Task statement — Without including any pictures, please copy every entry below exactly.

Top of Source material

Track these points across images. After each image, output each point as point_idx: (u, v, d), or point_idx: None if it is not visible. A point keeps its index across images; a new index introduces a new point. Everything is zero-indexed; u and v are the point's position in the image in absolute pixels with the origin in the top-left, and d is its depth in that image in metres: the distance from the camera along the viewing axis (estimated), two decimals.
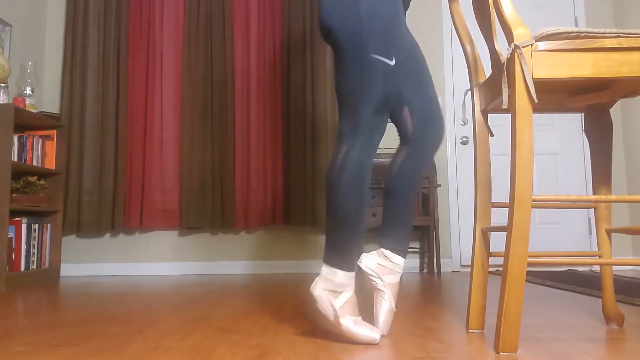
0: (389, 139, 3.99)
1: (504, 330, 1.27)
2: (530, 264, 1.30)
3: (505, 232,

Bottom of Source material

Result for this task —
Track these points across images. After each image, output each point as point_idx: (u, v, d), or point_idx: None if it is not visible. A point keeps its index across images; a new index introduces a new point. Everything is zero-indexed; u and v are the point's position in the image in absolute pixels with the origin in the top-left, and d is its depth in that image in metres: the distance from the camera along the viewing axis (estimated), two decimals.
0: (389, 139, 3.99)
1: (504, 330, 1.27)
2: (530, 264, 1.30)
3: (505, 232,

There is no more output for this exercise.